Bob’s face turned red.
“I guess I might as well fess up,” he said. “The fact is I went to sleep at the switch so to speak. I don’t know how it happened but I was sitting there with my back against a tree and the first thing I knew I didn’t know anything. When I woke up it was morning. I’m mighty sorry, but—”
“No apologies are necessary,” Jack interrupted. “I came mighty near to doing the same thing and it probably wouldn’t have made a bit of difference if you had kept awake. I fancy the old cabin would have vanished just the same.”
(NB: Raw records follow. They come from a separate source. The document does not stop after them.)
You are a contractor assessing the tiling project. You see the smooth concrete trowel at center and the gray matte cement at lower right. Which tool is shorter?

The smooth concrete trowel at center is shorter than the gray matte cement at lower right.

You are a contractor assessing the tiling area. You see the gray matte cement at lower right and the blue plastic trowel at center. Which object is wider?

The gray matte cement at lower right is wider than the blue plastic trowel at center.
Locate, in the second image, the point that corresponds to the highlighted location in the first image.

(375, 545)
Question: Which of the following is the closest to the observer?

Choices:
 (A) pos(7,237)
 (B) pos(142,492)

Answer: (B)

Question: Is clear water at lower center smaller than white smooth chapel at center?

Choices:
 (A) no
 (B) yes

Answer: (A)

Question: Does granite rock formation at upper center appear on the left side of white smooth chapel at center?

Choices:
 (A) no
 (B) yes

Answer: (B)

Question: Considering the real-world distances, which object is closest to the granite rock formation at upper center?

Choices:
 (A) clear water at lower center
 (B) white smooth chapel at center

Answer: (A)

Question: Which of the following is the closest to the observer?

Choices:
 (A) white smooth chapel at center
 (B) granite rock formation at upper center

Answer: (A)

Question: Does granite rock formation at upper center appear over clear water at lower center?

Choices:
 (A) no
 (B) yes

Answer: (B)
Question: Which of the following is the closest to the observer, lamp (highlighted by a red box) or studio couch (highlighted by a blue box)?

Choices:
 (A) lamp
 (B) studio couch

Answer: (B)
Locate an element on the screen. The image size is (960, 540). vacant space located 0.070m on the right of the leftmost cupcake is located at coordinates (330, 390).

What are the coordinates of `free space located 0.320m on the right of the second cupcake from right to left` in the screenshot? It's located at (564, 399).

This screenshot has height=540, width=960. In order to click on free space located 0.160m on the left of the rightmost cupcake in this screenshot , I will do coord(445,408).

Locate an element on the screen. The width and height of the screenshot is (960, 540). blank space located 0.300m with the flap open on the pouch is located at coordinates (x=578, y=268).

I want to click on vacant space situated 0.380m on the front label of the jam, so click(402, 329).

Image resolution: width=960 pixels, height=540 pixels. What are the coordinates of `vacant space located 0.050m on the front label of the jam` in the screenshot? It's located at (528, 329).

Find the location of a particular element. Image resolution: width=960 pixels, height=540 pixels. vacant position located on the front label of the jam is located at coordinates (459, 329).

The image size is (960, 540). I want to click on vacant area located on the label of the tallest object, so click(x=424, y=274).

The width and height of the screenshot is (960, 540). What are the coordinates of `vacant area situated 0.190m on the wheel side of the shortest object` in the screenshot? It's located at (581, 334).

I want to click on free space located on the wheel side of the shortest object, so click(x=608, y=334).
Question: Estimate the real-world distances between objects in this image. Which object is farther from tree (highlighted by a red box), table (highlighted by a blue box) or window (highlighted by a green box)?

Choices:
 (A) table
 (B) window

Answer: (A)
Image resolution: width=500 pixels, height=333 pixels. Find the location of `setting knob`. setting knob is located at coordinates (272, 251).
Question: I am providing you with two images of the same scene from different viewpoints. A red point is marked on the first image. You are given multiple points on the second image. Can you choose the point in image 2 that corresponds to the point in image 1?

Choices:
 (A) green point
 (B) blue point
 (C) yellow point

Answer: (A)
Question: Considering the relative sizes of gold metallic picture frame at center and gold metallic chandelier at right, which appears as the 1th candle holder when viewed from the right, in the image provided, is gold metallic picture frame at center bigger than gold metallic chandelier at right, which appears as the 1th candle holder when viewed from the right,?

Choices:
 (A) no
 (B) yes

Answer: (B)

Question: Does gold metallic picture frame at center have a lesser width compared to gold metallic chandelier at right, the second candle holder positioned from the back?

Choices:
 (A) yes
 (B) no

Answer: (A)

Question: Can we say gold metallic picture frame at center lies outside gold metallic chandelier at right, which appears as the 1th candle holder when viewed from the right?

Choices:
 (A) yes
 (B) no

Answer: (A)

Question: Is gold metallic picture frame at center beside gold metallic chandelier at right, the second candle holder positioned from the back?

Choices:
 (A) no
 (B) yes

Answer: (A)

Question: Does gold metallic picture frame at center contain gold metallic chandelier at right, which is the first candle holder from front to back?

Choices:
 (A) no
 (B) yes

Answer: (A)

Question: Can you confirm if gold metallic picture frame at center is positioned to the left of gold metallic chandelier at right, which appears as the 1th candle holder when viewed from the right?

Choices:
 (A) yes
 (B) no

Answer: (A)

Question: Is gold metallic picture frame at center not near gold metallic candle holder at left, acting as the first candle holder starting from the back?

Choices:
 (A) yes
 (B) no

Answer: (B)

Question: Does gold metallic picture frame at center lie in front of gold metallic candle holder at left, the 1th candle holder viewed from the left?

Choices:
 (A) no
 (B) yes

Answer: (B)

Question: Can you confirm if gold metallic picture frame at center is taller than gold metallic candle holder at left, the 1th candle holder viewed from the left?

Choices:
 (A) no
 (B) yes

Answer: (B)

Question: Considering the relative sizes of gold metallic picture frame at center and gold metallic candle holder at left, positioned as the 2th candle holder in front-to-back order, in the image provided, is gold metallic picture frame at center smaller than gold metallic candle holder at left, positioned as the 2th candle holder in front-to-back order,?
“That’s not the point. It’s certainly got me worried to think that I couldn’t keep awake. Suppose I’d been on a post in time of war and—”
“And suppose the cow had jumped over the moon,” Jack interrupted. “If anything had depended on it you’d have kept awake fast enough. But, Bob, this thing has got me dippy. This is the twentieth century and log cabins aren’t in the habit of vanishing into thin air. If this was back in fairy times it wouldn’t be surprising but now, well, all I got to say is that it’s got me bughouse.”
“Bughouse is right,” Bob agreed, a serious look on his face. “But what’s the answer?”
“Guess we’ll have to wait till we get more data, as Professor Sharp used to say, before we can answer that question.”
For more than an hour the two boys searched the immediate vicinity hoping to obtain some clue to the mystery. But their search was all in vain. So far as they were able to discover no one had ever been there before and finally they were obliged to give it up.
“Well, anyhow, I guess we’ll be able to build a fire and have a hot breakfast,” Bob declared as they slowly made their way back to where they had left their packs.